_DESCRIPTION OF THE TASK_
Filter the entries that follow, copying every line in which the word "lines" appears.

_MATERIAL SHOWN_
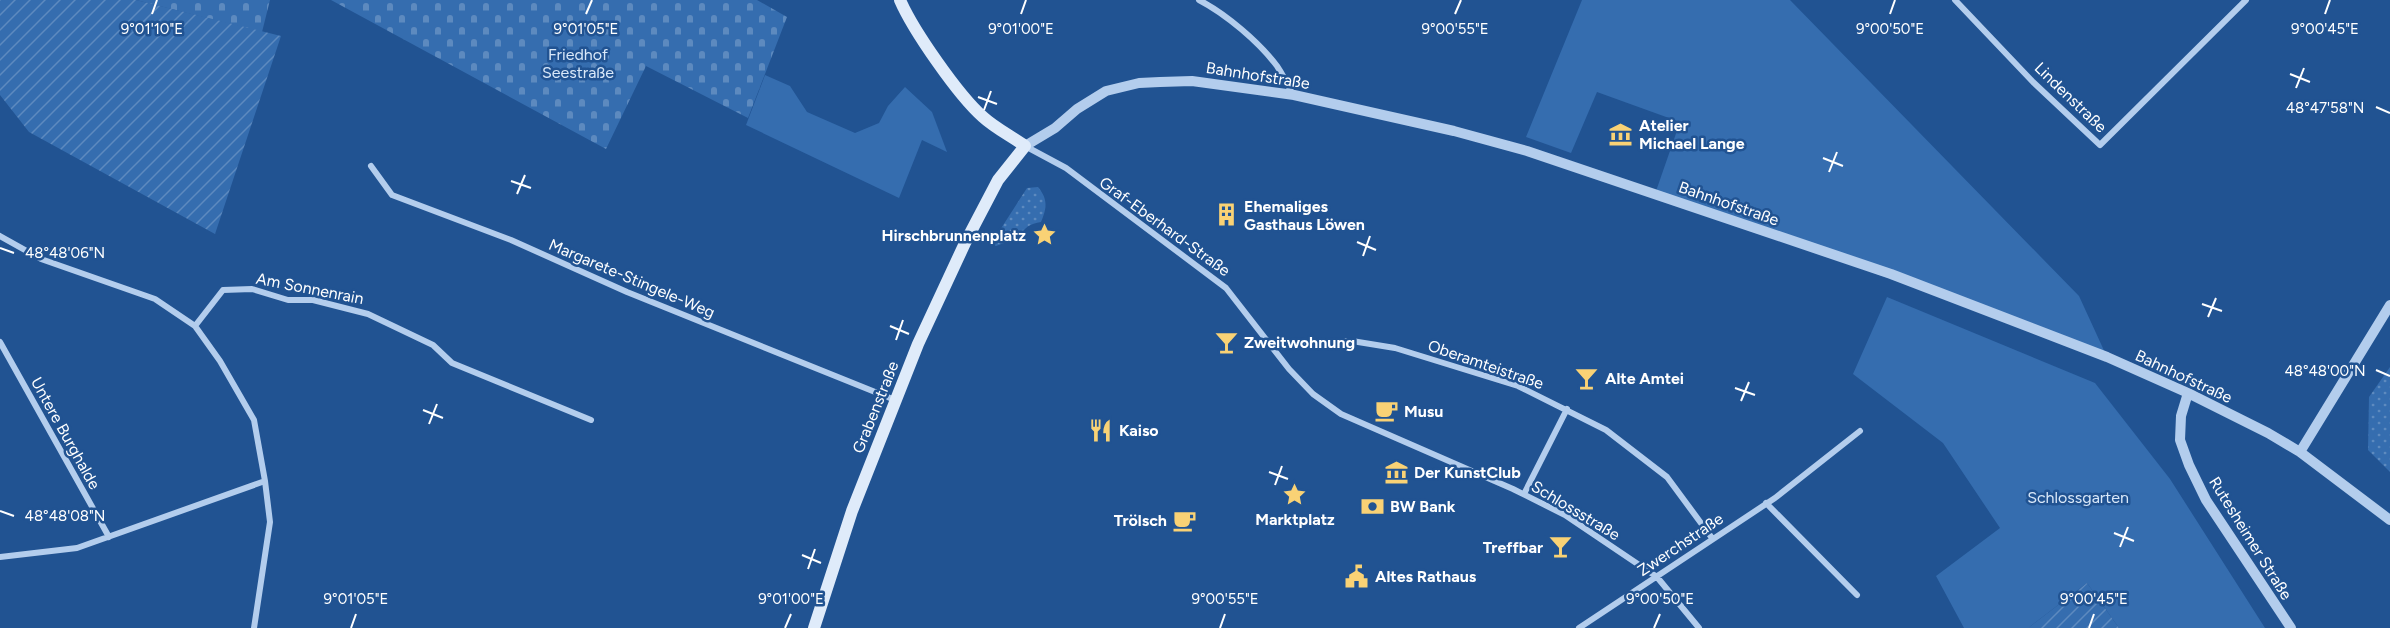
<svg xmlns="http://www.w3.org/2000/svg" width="2390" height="628" font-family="Figtree,sans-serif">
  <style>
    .grass { fill: url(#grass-dots) }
    .cemetery { fill: url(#cemetery-stones) }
    .park { fill: #356daf }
    .garden { fill: url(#garden-furrows) }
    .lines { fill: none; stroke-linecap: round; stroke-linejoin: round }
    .minor { stroke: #b3cded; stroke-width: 6 }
    .tertiary { stroke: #b3cded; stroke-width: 10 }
    .secondary { stroke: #dfebfa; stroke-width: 12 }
    .ticks { fill: none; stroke: #fff; stroke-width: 2 }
    .labels { text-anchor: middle; stroke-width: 5; stroke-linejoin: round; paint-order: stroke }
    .park-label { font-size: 16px; fill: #d9e8f9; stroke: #215392 }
    .street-label { font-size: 16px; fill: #fff; stroke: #215392 }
    .poi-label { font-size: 16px; font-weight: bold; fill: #fff; stroke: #215392; text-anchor: start }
    .ticks-label { font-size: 15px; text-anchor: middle; fill: #fff; stroke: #215392; stroke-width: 5; stroke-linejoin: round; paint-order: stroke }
  </style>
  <defs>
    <pattern id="grass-dots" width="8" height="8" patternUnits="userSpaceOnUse" patternTransform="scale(1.5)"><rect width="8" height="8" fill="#356daf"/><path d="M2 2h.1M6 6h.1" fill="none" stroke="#5d8abf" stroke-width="1.8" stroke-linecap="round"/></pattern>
    <pattern id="cemetery-stones" width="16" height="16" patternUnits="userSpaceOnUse" patternTransform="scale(1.5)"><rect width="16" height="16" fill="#356daf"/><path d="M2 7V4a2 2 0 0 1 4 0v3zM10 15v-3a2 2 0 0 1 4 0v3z" fill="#5d8abf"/></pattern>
    <pattern id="garden-furrows" width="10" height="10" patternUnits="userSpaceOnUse" patternTransform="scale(1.5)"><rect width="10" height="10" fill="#356daf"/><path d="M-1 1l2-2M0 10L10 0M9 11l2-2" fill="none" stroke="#5d8abf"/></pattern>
  </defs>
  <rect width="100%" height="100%" fill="#215392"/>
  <path class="grass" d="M1038,187C1048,199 1047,208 1041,222C1030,224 1024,227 1020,237L996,246L991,244L1027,188Z
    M2390,367V472L2368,450L2369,397Z"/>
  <path class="cemetery" d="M136,0H270L262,32Z
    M331,0H757L787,17L748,118L646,66L606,149Z"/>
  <path class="park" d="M1582,0H1790L2079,296L2107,357L1655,194L1680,122L1597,92L1571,153L1526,137Z
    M765,75L790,86L807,112L855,133L879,123L888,106L905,87L932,112L947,152L922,140L899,198L746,125Z
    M1887,297L2095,383L2170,479L2265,628H2119L2087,583L2028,628H1964L1936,576L2000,528L1943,443L1853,374Z"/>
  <path class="garden" d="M0,0H136L281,36L215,234L29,132L0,95Z
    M2087,583L2119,628H2028Z"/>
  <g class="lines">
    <path class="minor" d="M1199,0C1226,14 1259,42 1277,66C1283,75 1288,85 1293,95
      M1955,0L2033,82L2100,145L2246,0
      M1025,146L1066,168L1226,288L1289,369L1313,394L1341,414L1513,489L1565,515L1657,577L1699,628
      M371,166L392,195L511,240L627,292L895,400
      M0,236L41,259L155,299L195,326L220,361L254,420L265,481L270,522L254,628
      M195,326L223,290L252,289L288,300H313L368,314L433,345L452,363L591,420
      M0,342L109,537
      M1272,347L1352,341L1395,348L1518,386L1606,430L1667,477L1712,538
      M1524,494L1567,409
      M1766,503L1857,595
      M0,557L77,548L265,481
      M1579,628L1775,498L1860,431"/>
    <path class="tertiary" d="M1025,146L1055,128L1077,109L1106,91L1139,83L1160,82L1192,81L1294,95L1454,131L1527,151L1891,274L2107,357L2188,393L2268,433L2300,452L2390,520
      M2188,393L2181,416L2180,440L2189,465L2206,500L2291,628
      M2300,452L2390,305"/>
    <path class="secondary" d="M814,628L852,511L918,344L965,243L998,180L1025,146C1011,136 995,128 983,117C958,95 913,30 900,0"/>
  </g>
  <path class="ticks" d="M152,14L157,0M586,14L592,0M1021,14L1026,0M1455,14L1461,0M1890,14L1895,0M2325,14L2330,0M2290,74L2310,82M2296,88L2304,68M978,97L997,104M2376,107L2390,113M984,110L991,91M1823,158L1843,166M1829,172L1837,152M511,181L531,188M517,194L525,175M1357,242L1376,250M0,248L14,253M1363,256L1370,236M2202,304L2222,311M2208,317L2216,298M890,326L909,334M896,340L903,320M2376,370L2390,376M1735,388L1755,395M1741,401L1749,382M423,410L443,418M429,424L437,404M1269,472L1288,479M1275,485L1282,466M0,511L14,516M2114,533L2134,541M2120,547L2128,527M802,555L821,563M808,569L815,549M351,628L356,614M785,628L791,614M1220,628L1225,614M1654,628L1660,614M2089,628L2094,614"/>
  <defs>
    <symbol id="museum-bare" viewBox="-9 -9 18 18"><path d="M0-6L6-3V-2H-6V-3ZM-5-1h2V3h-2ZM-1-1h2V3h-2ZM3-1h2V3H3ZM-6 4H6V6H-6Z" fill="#f9d275" stroke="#215392" stroke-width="2.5" paint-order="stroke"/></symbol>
    <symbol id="building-bare" viewBox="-9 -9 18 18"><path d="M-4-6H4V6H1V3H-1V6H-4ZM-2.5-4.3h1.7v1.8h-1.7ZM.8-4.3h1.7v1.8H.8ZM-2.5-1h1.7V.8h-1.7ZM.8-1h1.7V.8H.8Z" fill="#f9d275" stroke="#215392" stroke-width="2.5" paint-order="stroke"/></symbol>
    <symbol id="sight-bare" viewBox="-9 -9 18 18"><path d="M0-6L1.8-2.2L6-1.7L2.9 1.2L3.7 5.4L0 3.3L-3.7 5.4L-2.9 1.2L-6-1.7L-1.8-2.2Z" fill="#f9d275" stroke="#215392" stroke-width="2.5" paint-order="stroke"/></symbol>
    <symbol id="bar-bare" viewBox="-9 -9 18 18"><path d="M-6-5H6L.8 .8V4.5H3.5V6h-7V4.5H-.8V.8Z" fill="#f9d275" stroke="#215392" stroke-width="2.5" paint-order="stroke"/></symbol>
    <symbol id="cafe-bare" viewBox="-9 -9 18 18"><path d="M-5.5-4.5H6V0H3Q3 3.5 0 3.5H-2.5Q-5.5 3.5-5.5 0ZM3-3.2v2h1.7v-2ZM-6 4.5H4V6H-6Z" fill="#f9d275" stroke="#215392" stroke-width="2.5" paint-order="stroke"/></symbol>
    <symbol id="restaurant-bare" viewBox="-9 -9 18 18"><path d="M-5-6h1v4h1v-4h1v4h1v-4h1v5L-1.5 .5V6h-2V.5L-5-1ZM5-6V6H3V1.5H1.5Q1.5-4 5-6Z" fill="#f9d275" stroke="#215392" stroke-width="2.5" paint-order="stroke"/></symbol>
    <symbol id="bank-bare" viewBox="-9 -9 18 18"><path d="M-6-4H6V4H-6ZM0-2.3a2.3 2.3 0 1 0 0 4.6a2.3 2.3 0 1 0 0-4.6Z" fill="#f9d275" stroke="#215392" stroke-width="2.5" paint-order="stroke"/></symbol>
    <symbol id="civic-bare" viewBox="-9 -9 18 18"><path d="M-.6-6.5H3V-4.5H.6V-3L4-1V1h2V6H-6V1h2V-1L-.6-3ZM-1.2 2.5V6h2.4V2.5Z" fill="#f9d275" stroke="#215392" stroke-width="2.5" paint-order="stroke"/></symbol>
  </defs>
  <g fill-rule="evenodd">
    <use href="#museum-bare" x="1604" y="118" width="33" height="33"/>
    <use href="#building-bare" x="1210" y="198" width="33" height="33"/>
    <use href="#sight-bare" x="1028" y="218" width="33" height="33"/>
    <use href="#bar-bare" x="1210" y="326" width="33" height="33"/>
    <use href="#bar-bare" x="1570" y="362" width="33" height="33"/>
    <use href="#cafe-bare" x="1370" y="394" width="33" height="33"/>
    <use href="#restaurant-bare" x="1084" y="414" width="33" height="33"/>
    <use href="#museum-bare" x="1380" y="456" width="33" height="33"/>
    <use href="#sight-bare" x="1278" y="478" width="33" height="33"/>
    <use href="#bank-bare" x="1356" y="490" width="33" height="33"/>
    <use href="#cafe-bare" x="1168" y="504" width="33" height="33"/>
    <use href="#bar-bare" x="1544" y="530" width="33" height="33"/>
    <use href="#civic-bare" x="1340" y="560" width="33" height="33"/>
  </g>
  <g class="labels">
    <g class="park-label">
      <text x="578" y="60">Friedhof<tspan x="578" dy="18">Seestraße</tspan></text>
      <text x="2078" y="503">Schlossgarten</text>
    </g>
    <g class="street-label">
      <text transform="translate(1258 75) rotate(9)" y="6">Bahnhofstraße</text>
      <text transform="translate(2071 97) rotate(44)" y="6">Lindenstraße</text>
      <text transform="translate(1729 203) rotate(19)" y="6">Bahnhofstraße</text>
      <text transform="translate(1165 226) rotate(36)" y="6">Graf-Eberhard-Straße</text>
      <text transform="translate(632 278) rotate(23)" y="6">Margarete-Stingele-Weg</text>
      <text transform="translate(310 288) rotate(11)" y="6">Am Sonnenrain</text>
      <text transform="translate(1486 364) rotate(19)" y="6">Oberamteistraße</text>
      <text transform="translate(2184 376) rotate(25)" y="6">Bahnhofstraße</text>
      <text transform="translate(875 407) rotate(-68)" y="6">Grabenstraße</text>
      <text transform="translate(66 433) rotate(61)" y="6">Untere Burghalde</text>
      <text transform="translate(1576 510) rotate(31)" y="6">Schlossstraße</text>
      <text transform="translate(2251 538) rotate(58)" y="6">Rutesheimer Straße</text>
      <text transform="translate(1680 544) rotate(-34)" y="6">Zwerchstraße</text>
    </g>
    <g class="poi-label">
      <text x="1639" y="131">Atelier<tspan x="1639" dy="18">Michael Lange</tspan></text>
      <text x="1244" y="212">Ehemaliges<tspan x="1244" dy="18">Gasthaus Löwen</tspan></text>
      <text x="1026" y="241" text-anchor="end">Hirschbrunnenplatz</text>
      <text x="1244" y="348">Zweitwohnung</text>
      <text x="1605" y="384">Alte Amtei</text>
      <text x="1404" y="417">Musu</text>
      <text x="1119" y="436">Kaiso</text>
      <text x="1414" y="478">Der KunstClub</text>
      <text x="1390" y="512">BW Bank</text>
      <text x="1295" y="525" text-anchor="middle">Marktplatz</text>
      <text x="1167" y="526" text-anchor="end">Trölsch</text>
      <text x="1543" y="553" text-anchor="end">Treffbar</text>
      <text x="1375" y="582">Altes Rathaus</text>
    </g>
  </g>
  <g class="ticks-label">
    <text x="2325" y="34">9°00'45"E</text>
    <text x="152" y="34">9°01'10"E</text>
    <text x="586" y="34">9°01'05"E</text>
    <text x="1021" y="34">9°01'00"E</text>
    <text x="1455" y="34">9°00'55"E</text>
    <text x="1890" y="34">9°00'50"E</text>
    <text x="2325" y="113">48°47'58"N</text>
    <text x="65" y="258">48°48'06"N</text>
    <text x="2325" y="376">48°48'00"N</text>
    <text x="65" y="521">48°48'08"N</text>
    <text x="356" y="604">9°01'05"E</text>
    <text x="791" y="604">9°01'00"E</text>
    <text x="1225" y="604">9°00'55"E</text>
    <text x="1660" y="604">9°00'50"E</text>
    <text x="2094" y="604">9°00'45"E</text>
  </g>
</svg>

_WRITTEN RESPONSE_
    .lines { fill: none; stroke-linecap: round; stroke-linejoin: round }
  <g class="lines">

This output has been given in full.